I can't find anywhere how to solute PDE's. For exaple ODE:
$$\frac{du}{dt}=u\Rightarrow\ln u=t+\ln C\Rightarrow u=Ce^t$$
But this?
$$\frac{du}{dt}+\frac{du}{dx}=u$$

$$dudx+dudt=udtdx\Rightarrow udx+udt=udtdx$$

I haven't had pde's yet, but i'm interested in solving these equations :-(

2. Feb 13, 2009

### Ben Niehoff

Re: pde

For many equations, there is a technique that works called "separation of variables". To separate the equation, we assume u(x,t) can be factored into two one-variable functions:

$$u(x,t) = X(x)T(t)$$

And then

$$\frac{\partial u}{\partial x} = T(t)\frac{dX(x)}{dx}$$

$$\frac{\partial u}{\partial t} = X(x)\frac{dT(t)}{dt}$$

Then, for your equation, we can write:

$$X(x)\frac{dT(t)}{dt} + T(t)\frac{dX(x)}{dx} = X(x)T(t)$$

Next, divide by X(x)T(t):

$$\frac{1}{T(t)}\frac{dT(t)}{dt} + \frac{1}{X(x)}\frac{dX(x)}{dx} = 1$$

Now, notice that we've separated the variables into the form

$$P(t) + Q(x) = 1$$

Since this must be true for all x and t, the functions P and Q must individually be constant.

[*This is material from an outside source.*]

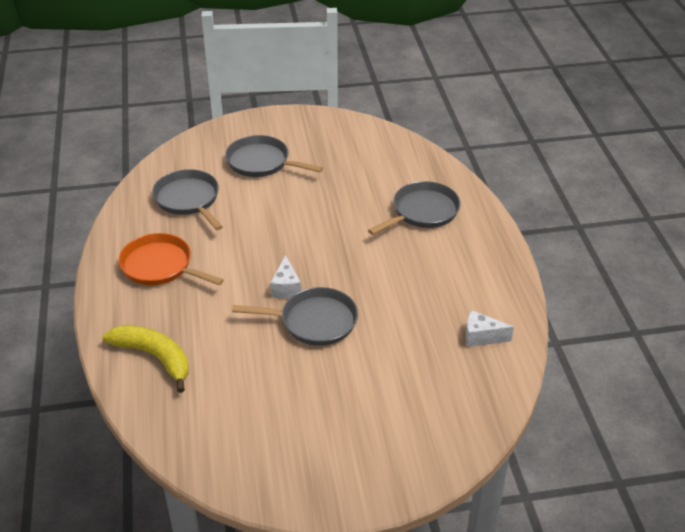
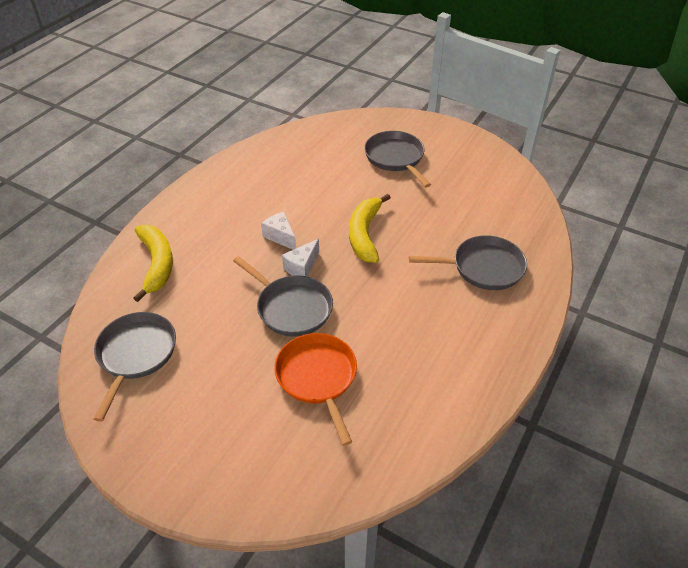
camera: 40 degrees right, 5 degrees up
(160, 266) = (236, 199): orange pan -> orange pan (318, 377)
(188, 200) = (311, 160): grey pan -> grey pan (136, 354)
(306, 235) = (365, 234): none -> yellow banana
(481, 337) = (411, 412): white cheese -> white cheese (280, 237)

This gives

$$a + b = 1$$

$$\frac{1}{T(t)}\frac{dT(t)}{dt} = a$$

$$\frac{1}{X(x)}\frac{dX(x)}{dx} = b$$

These have the solution

$$X(x) = e^{bx}$$

$$T(t) = e^{at}$$

and so

$$u(x,t) = Ce^{at}e^{bx} = Ce^{at + (1-a)x}$$

for arbitrary constants C and a. Also note that any linear combination of u's (with different values for a) are also solutions, because the equation is linear. This can be used to construct a more general solution, given some boundary conditions.